# Page text:
____
R: Simple, Ordinary or Universal, global or local, Point or Block Kriging, or simulation.

krige {gstat}

R Documentation

Simple, Ordinary or Universal, global or local, Point or Block Kriging, or simulation.

Description

Function for simple, ordinary or universal kriging (sometimes called external drift kriging), kriging in a local neighbourhood, point kriging or kriging of block mean values (rectangular or irregular blocks), and conditional (Gaussian or indicator) simulation equivalents for all kriging varieties, and function for inverse distance weighted interpolation. For multivariable prediction, see gstat and predict.gstat

Usage

krige(formula, locations, ...)
krige.locations(formula, locations, data, newdata, model, ..., beta, nmax
= Inf, nmin = 0, maxdist = Inf, block, nsim = 0, indicators = FALSE,
na.action = na.pass, debug.level = 1)
krige.spatial(formula, locations, newdata, model, ..., beta, nmax
= Inf, nmin = 0, maxdist = Inf, block, nsim = 0, indicators = FALSE,
na.action = na.pass, debug.level = 1)
krige0(formula, data, newdata, model, beta, y)
idw(formula, locations, ...)
idw.locations(formula, locations, data, newdata, nmax = Inf, 
        nmin = 0, maxdist = Inf, block, na.action = na.pass, idp = 2.0,
        debug.level = 1)
idw.spatial(formula, locations, newdata, nmax = Inf, nmin = 0, 
    maxdist = Inf, block = numeric(0), na.action = na.pass, idp = 2.0,
        debug.level = 1)
idw0(formula, data, newdata, y)

Arguments

`formula`	formula that defines the dependent variable as a linear model of independent variables; suppose the dependent variable has name `z`, for ordinary and simple kriging use the formula `z~1`; for simple kriging also define `beta` (see below); for universal kriging, suppose `z` is linearly dependent on `x` and `y`, use the formula `z~x+y`
`locations`	object of class `Spatial`, or (deprecated) formula defines the spatial data locations (coordinates) such as `~x+y`
`data`	data frame: should contain the dependent variable, independent variables, and coordinates, should be missing if locations contains data.
`newdata`	data frame or Spatial object with prediction/simulation locations; should contain attribute columns with the independent variables (if present) and (if locations is a formula) the coordinates with names as defined in `locations`
`model`	variogram model of dependent variable (or its residuals), defined by a call to vgm or fit.variogram; for `krige0` also a user-supplied covariance function is allowed (see example below)
`beta`	for simple kriging (and simulation based on simple kriging): vector with the trend coefficients (including intercept); if no independent variables are defined the model only contains an intercept and beta should be the simple kriging mean
`nmax`	for local kriging: the number of nearest observations that should be used for a kriging prediction or simulation, where nearest is defined in terms of the space of the spatial locations. By default, all observations are used
`nmin`	for local kriging: if the number of nearest observations within distance `maxdist` is less than `nmin`, a missing value will be generated; see maxdist
`maxdist`	for local kriging: only observations within a distance of `maxdist` from the prediction location are used for prediction or simulation; if combined with `nmax`, both criteria apply
`block`	block size; a vector with 1, 2 or 3 values containing the size of a rectangular in x-, y- and z-dimension respectively (0 if not set), or a data frame with 1, 2 or 3 columns, containing the points that discretize the block in the x-, y- and z-dimension to define irregular blocks relative to (0,0) or (0,0,0)—see also the details section of predict.gstat. By default, predictions or simulations refer to the support of the data values.
____
# Collected material:
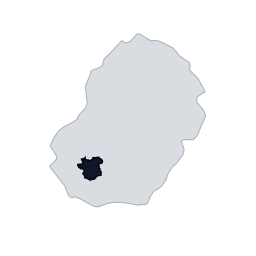 Radovish, Radoviš, North Macedonia shown in context, rotated 138°
{"feature_id": "65306769B69057078753294", "entity_name": "Radovish", "entity_type": "district", "adm_level": 2, "iso_a3": "MKD", "parent_name": "North Macedonia", "parent_adm1": "Radoviš", "projection": "equal_earth", "projection_center": [22.502, 41.651], "detail": "fine", "context": "in_parent", "style": "filled", "palette": "ink", "viewbox_px": 256, "rotation_deg": 138, "n_neighbors": 0, "source": "geoboundaries", "source_scale": "gbopen_adm2", "svg_char_len": 2497}
<svg xmlns="http://www.w3.org/2000/svg" viewBox="0 0 256 256"><g transform="rotate(138 128 128)"><path d="M116.8,69.0L120.7,69.5L129.1,67.2L134.4,64.0L137.1,63.5L140.6,62.3L145.7,62.4L150.9,63.8L157.5,62.0L164.0,59.0L166.6,59.7L169.4,62.3L171.2,63.0L182.0,76.5L187.9,82.0L194.8,86.2L202.7,89.2L205.6,92.2L210.7,106.6L213.1,112.1L216.5,113.8L217.3,115.3L217.4,117.4L213.7,127.6L212.2,150.5L211.2,152.3L207.3,152.2L202.0,152.7L200.0,154.5L197.9,166.8L189.4,170.3L181.6,172.3L175.1,171.9L163.7,168.9L160.0,168.6L156.8,170.3L146.6,171.2L142.1,173.3L131.5,187.8L120.8,192.7L117.2,195.3L109.0,192.1L105.1,191.7L99.4,195.4L87.1,195.8L83.7,196.4L74.2,197.0L73.8,195.0L72.1,192.1L67.6,190.8L58.5,191.9L56.3,189.8L52.7,177.5L49.8,175.6L46.6,171.4L41.2,158.1L41.1,152.3L41.5,147.2L38.6,135.3L40.5,132.3L43.4,130.4L43.4,125.7L42.7,118.4L46.2,104.1L47.1,103.1L48.0,103.8L56.1,104.9L58.2,103.1L59.6,100.3L60.1,89.9L62.1,85.1L81.8,76.0L87.5,75.6L91.9,79.8L95.4,82.5L97.5,82.4L98.3,79.7L100.7,74.5L104.8,71.6L116.7,69.0L116.8,69.0Z" fill="#d9dde1" stroke="#a8b0b8" stroke-width="1"/><path d="M191.7,116.4L191.1,115.5L190.9,114.4L189.9,114.6L189.3,114.2L188.7,113.3L186.6,112.5L185.9,112.8L185.4,112.6L185.0,112.9L184.6,112.9L184.0,113.2L183.5,113.0L183.3,113.1L183.0,112.9L182.7,113.1L182.5,112.9L182.1,112.9L181.2,111.9L180.8,111.9L180.1,111.6L179.7,111.0L178.7,112.2L177.7,112.8L177.3,113.8L177.8,113.8L177.6,114.9L176.8,116.2L176.2,116.3L176.0,118.1L175.6,118.7L175.1,118.8L174.9,119.0L174.9,118.8L174.7,120.0L174.2,120.6L171.9,120.3L171.6,119.7L170.4,119.5L169.3,120.3L169.2,120.8L168.8,121.2L169.0,122.5L168.8,123.2L169.1,123.6L169.6,123.8L170.0,124.9L169.2,125.6L169.3,125.9L170.8,126.7L171.0,127.1L171.9,127.3L172.5,128.1L172.7,127.8L173.2,128.1L173.2,128.6L173.9,129.4L175.0,128.3L176.6,128.9L178.0,129.0L178.5,129.5L179.0,131.0L179.8,131.3L179.9,131.8L180.7,132.7L180.4,134.0L179.7,134.8L181.4,134.7L182.8,135.5L182.9,135.9L183.3,136.0L183.6,135.7L183.9,135.2L183.4,134.6L183.5,133.9L184.6,133.0L185.1,132.0L186.0,131.3L186.3,131.9L186.7,132.1L187.0,132.5L187.8,132.6L188.1,132.9L188.0,133.2L189.4,134.4L189.6,134.5L190.3,134.0L190.4,132.8L190.9,132.0L190.4,130.5L190.5,130.2L190.4,129.6L190.3,129.4L189.5,129.4L188.8,129.0L189.3,128.2L189.1,128.2L188.4,126.6L190.1,124.5L190.8,124.7L191.0,124.5L192.0,124.4L192.1,123.0L191.9,122.1L192.4,121.6L192.4,120.6L192.8,120.5L193.4,119.9L193.1,119.4L192.9,119.4L192.8,119.0L192.2,119.0L191.7,116.4Z" fill="#0f172a" stroke="#020617" stroke-width="1.5"/></g></svg>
____
# The tasks:
1. Translate this sentence from the krige documentation page into Spanish: "By default, predictions or simulations refer to the support of the data values."
2. Continue the krige documentation page from the point where it stops.

# Set of answers:
1. De forma predeterminada, las predicciones o simulaciones se refieren al soporte de los valores de los datos.

2.
`nsim`	integer; if set to a non-zero value, conditional simulation is used instead of kriging interpolation. For this, sequential Gaussian or indicator simulation is used (depending on the value of `indicators`), following a single random path through the data.
`indicators`	logical, only relevant if `nsim` is non-zero; if TRUE, use indicator simulation; else use Gaussian simulation
`na.action`	function determining what should be done with missing values in 'newdata'. The default is to predict 'NA'. Missing values in coordinates and predictors are both dealt with.
`debug.level`	debug level, passed to predict.gstat; use -1 to see progress in percentage, and 0 to suppress all printed information
`...`	other arguments that will be passed to gstat
`idp`	numeric; specify the inverse distance weighting power
`y`	matrix; to krige multiple fields in a single step, pass data as columns of matrix `y`. This will ignore the value of the response in `formula`.

Details

Function krige is a simple wrapper method around gstat and predict.gstat for univariate kriging prediction and conditional simulation methods available in gstat. For multivariate prediction or simulation, or for other interpolation methods provided by gstat (such as inverse distance weighted interpolation or trend surface interpolation) use the functions gstat and predict.gstat directly.

Function idw performs just as krige without a model being passed, but allows direct specification of the inverse distance weighting power. Don't use with predictors in the formula.

For further details, see predict.gstat.

Value

if locations is not a formula, object of the same class as newdata (deriving from Spatial); else a data frame containing the coordinates of newdata. Attributes columns contain prediction and prediction variance (in case of kriging) or the abs(nsim) columns of the conditional Gaussian or indicator simulations
krige0 and idw0 are alternative functions that have reduced functionality and larger memory requirements; they return numeric vectors with predicted values only.

Methods

formula = "formula", locations = "formula": locations specifies which coordinates in data refer to spatial coordinates
formula = "formula", locations = "Spatial": Object locations knows about its own spatial locations
formula = "formula", locations = "NULL": used in case of unconditional simulations; newdata needs to be of class Spatial

Note

Daniel G. Krige is a South African scientist who was a mining engineer when he first used generalised least squares prediction with spatial covariances in the 50's. George Matheron coined the term kriging in the 60's for the action of doing this, although very similar approaches had been taken in the field of meteorology. Beside being Krige's name, I consider "krige" to be to "kriging" what "predict" is to "prediction".

Author(s)

Edzer J. Pebesma

References

N.A.C. Cressie, 1993, Statistics for Spatial Data, Wiley.

http://www.gstat.org/

Pebesma, E.J., 2004. Multivariable geostatistics in S: the gstat package. Computers & Geosciences, 30: 683-691.

Examples

data(meuse)
coordinates(meuse) = ~x+y
data(meuse.grid)
gridded(meuse.grid) = ~x+y
m <- vgm(.59, "Sph", 874, .04)
# ordinary kriging:
x <- krige(log(zinc)~1, meuse, meuse.grid, model = m)
spplot(x["var1.pred"], main = "ordinary kriging predictions")
spplot(x["var1.var"],  main = "ordinary kriging variance")
# simple kriging:
x <- krige(log(zinc)~1, meuse, meuse.grid, model = m, beta = 5.9)
# residual variogram:
m <- vgm(.4, "Sph", 954, .06)
# universal block kriging:
x <- krige(log(zinc)~x+y, meuse, meuse.grid, model = m, block = c(40,40))
spplot(x["var1.pred"], main = "universal kriging predictions")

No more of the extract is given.